I made a 10-foot long poster to hang on campus with the phone number and information for calling the school administration. Soon after our demonstration, the policy changed.
Because of its pro-choice basis, HFC cannot receive any university funding. It’s not in any way formally recognized or sponsored by the school. We can only table in “free speech zones” on campus. Any time we need to reserve a room for an event, HFC must do so as individual students and read a lengthy disclaimer before the event to make it clear to all attendees that it was no way supported by Georgetown. Condom envelopes are only allowed to hang on the doors of dorm rooms/apartments because they are also considered “free speech zones.” and RAs cannot hang envelopes because they are employees of the university.
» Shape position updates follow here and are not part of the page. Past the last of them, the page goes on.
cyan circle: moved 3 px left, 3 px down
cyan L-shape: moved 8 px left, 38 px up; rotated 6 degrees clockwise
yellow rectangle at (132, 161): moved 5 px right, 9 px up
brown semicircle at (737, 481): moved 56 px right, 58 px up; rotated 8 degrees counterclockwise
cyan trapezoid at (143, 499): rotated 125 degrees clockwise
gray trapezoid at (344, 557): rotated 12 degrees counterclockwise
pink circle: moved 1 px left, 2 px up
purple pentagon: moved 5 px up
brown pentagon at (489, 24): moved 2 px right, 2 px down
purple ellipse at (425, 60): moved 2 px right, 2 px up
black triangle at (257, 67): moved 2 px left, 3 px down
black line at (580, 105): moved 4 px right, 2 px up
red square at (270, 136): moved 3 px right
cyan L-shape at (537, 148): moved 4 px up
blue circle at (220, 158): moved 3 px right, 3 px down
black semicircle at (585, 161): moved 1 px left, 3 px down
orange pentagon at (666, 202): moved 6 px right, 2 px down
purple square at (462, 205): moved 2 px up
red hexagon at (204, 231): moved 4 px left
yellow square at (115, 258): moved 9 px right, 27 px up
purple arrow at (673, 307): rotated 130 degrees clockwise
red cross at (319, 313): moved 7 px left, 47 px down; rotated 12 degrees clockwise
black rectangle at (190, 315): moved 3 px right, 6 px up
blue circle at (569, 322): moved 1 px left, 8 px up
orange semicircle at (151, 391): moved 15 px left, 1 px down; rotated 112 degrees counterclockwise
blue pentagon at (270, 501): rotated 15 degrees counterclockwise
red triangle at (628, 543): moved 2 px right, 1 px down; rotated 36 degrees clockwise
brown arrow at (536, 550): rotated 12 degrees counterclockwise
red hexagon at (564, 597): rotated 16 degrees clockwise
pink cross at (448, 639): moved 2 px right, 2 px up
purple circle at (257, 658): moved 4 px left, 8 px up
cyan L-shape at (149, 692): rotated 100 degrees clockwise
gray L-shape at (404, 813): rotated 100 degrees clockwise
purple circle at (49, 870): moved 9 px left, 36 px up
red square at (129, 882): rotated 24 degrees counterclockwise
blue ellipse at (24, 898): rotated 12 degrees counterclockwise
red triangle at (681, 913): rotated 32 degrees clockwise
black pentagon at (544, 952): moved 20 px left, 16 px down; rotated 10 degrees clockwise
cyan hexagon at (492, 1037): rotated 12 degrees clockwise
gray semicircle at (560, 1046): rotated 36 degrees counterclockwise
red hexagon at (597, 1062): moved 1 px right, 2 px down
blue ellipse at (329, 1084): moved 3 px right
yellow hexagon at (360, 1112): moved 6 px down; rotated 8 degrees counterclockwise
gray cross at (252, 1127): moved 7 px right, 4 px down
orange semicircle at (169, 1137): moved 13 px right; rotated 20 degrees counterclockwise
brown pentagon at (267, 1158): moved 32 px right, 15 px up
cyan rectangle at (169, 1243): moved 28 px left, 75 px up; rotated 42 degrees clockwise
Most recently, HFC announced their new initiative to distribute emergency contraception (otherwise known as the “morning-after pill”) to Georgetown’s campus for the first time. The nearest available store for purchasing the emergency contraception is over a mile from campus. The group also helped bring members of Planned Parenthood, feminist writers, such as the founder of the website Reductress, and many others to campus.
I knew when I applied that Georgetown it was a Jesuit university. But I had no idea how much this identity affects the day-to-day life of students, especially in terms of ability to access contraception (a right that I believe is vital to college life).
This reality of my university quite obviously puts a bad taste in my mouth. But it also gave me an amazing opportunity that I wouldn’t get anywhere else.
The HFC community has not only aided me in gaining friendships but also in solidifying my political beliefs and affording me a platform to express my passion for reproductive justice.